## [GOAL OF THE EXERCISE]
From the line that contains "also might need" to the end of the entries, write out every line exactly, including both ends, and nothing more.

Extracted page text data:
::::::
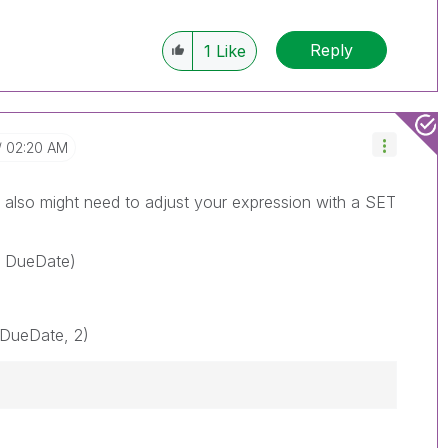
Reply
1
Like
02:20 AM
also might need to adjust your expression with a SET
} DueDate)
DueDate, 2)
::::::
## [TASK ANSWER]
also might need to adjust your expression with a SET
} DueDate)
DueDate, 2)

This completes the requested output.